To her surprise, Neil coloured up scarlet and, looking quite as guilty as if she had indeed divined his horrid secret, stammered in an exculpatory voice that he had been thinking.
"Yes, I know you were," Gwendolen said. "But about what? You haven't been called back to the army, have you? I don't think your leg is nearly well enough yet."
Neil said no, that wasn't it, and looked at her so imploringly that she immediately, having heard of the ways of young men, surmised that he had either (a) been badly scorched in one of Cheltenham's gaming establishments, or (b) become entangled with one of the many fashionable and charming Birds of Paradise who flocked there during Race-week.
In either case, she had no wish to embar
rass him by plying him with further questions, so she kindly began to talk about what a crowd there already seemed to be in the Rooms, and said that if he wished to find a place to sit down, he had best look round at once, or he might be obliged to stand all evening.

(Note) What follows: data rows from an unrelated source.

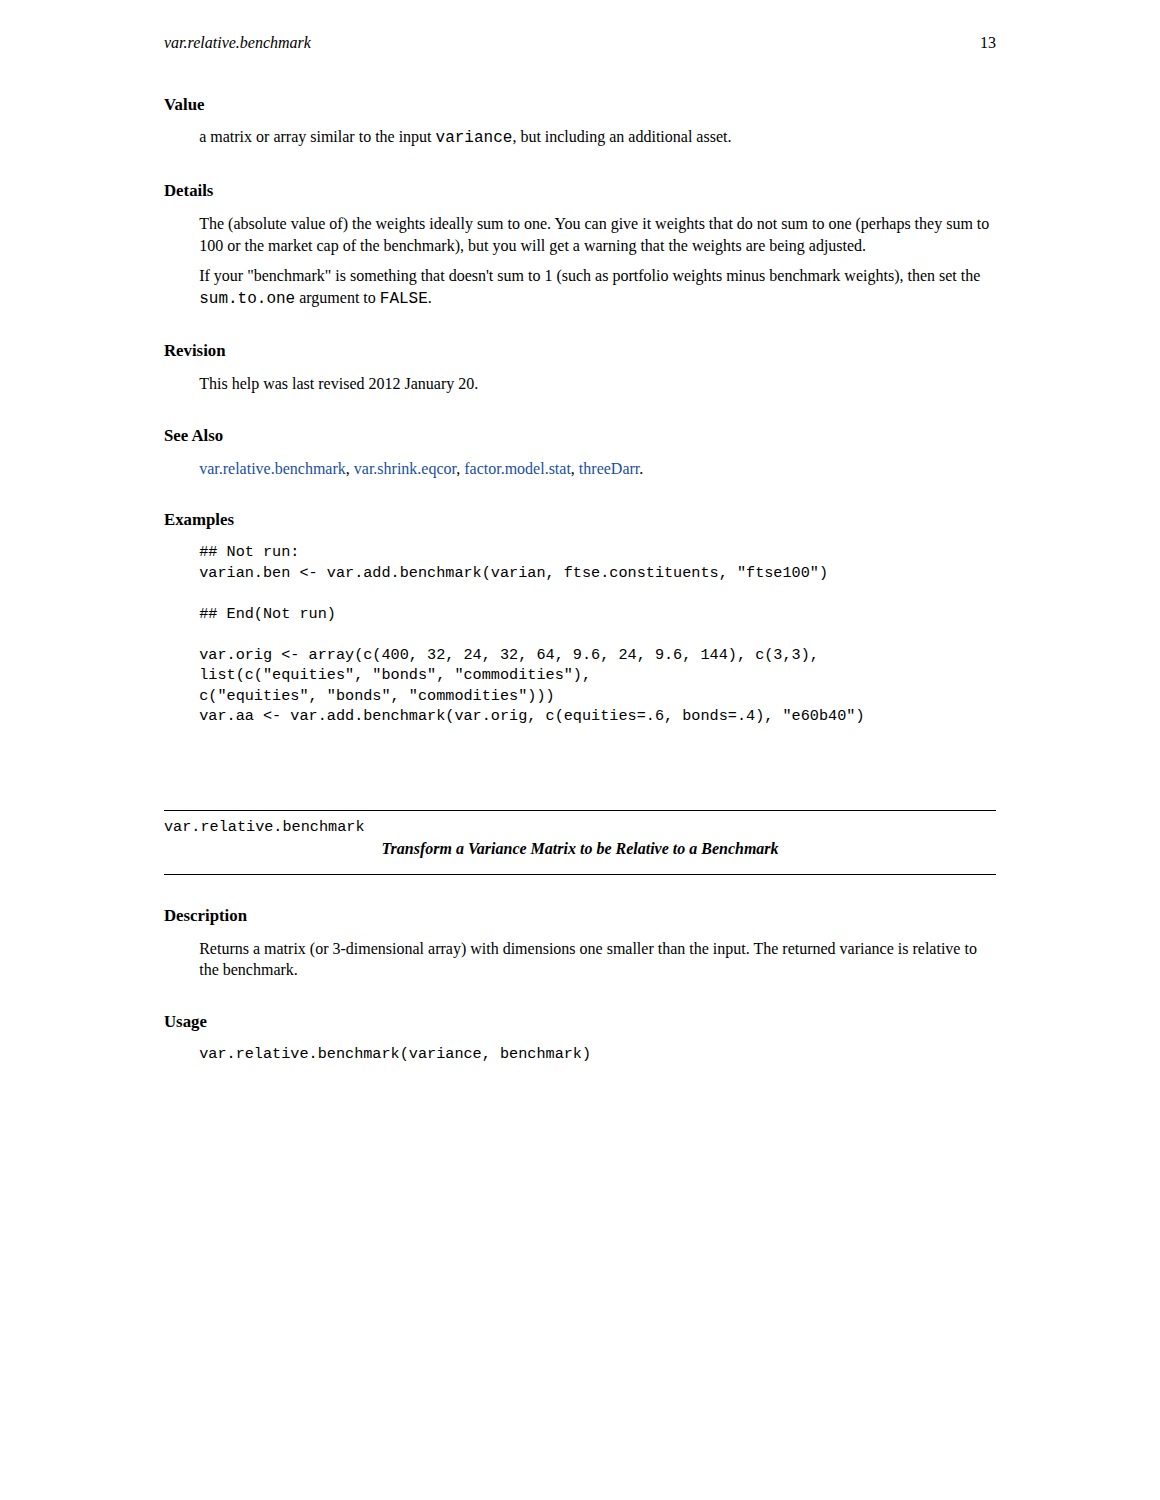var.relative.benchmark 13
Value
a matrix or array similar to the input variance, but including an additional asset.
Details
The (absolute value of) the weights ideally sum to one. You can give it weights that do not sum to one (perhaps they sum to 100 or the market cap of the benchmark), but you will get a warning that the weights are being adjusted.
If your "benchmark" is something that doesn't sum to 1 (such as portfolio weights minus benchmark weights), then set the sum.to.one argument to FALSE.
Revision
This help was last revised 2012 January 20.
See Also
var.relative.benchmark, var.shrink.eqcor, factor.model.stat, threeDarr.
Examples
## Not run:
varian.ben <- var.add.benchmark(varian, ftse.constituents, "ftse100")

## End(Not run)

var.orig <- array(c(400, 32, 24, 32, 64, 9.6, 24, 9.6, 144), c(3,3),
list(c("equities", "bonds", "commodities"),
c("equities", "bonds", "commodities")))
var.aa <- var.add.benchmark(var.orig, c(equities=.6, bonds=.4), "e60b40")
var.relative.benchmark
Transform a Variance Matrix to be Relative to a Benchmark
Description
Returns a matrix (or 3-dimensional array) with dimensions one smaller than the input. The returned variance is relative to the benchmark.
Usage
var.relative.benchmark(variance, benchmark)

"Perhaps you might like to go upstairs to the card room, or the billiard room," she said. "I shall do very well now; there is Jane, with her prosy Mr. Williams—I do think it is odd, since she is so very beautiful, that only the dullest young men seem to wish to gallant her—and I shall join them, or— Oh, here are Cammie and Lord Lyndale," she said, as her young sister, who had apparently entered the room just before them and was preening herself under the attention her arrival with Lyndale had attracted, came rapidly towards them.
"Oh, Gwen," she at once said, looking straight through Lieutenant Fairhall as if he were a pane of glass, "I have told Lyndale that he must stand up with you for the first set because of the person you came with not being able to. I am going to dance with Mr. Clurton, and then Lyndale can stand up with me for the second set, so that's all right."
And she flew off across the room, leaving Gwendolen to stare after her with a slight frown upon her face.
"She is looking very odd," she said to Lyndale rather accusingly, after a moment. "Almost as if she were about to burst with excitement. What in the world have you been saying to her?"
Lyndale said readily but not quite convincingly that he had said nothing at all.
"At least nothing to make her burst," he said. "I think you are allowing your imagination to run away with you, Miss Quarters. She seems quite her usual self to me."
"No, she isn't," Gwendolen insisted. She looked at Neil. “Perhaps it was you that made her look so queer," she said, “because you didn't even say good evening to her"—and then halted suddenly in astonishment, for as she had turned to regard Lieutenant Fairhall, she had surprised him in the very act of directing a look of anxious, conspiratorial interrogation at Lyndale. Whatever it was that had the young lieutenant in such a state of mental ferment that evening, it was now obvious that it had something to do with Lyndale, but she could not conceive in what way the two could have any matter of importance in common. A dozen improbable conjectures chased themselves through her head: among them that Neil had lost money at the gaming-tables to Lyndale—that he was unable to pay; that he and Lyndale were involved in an illegal conspiracy to fix the results of tomorrow's races; and, worst of all, that he had quarrelled with Lyndale over the latter's attentions to Campaspe and had engaged himself to fight a duel with him in the morning.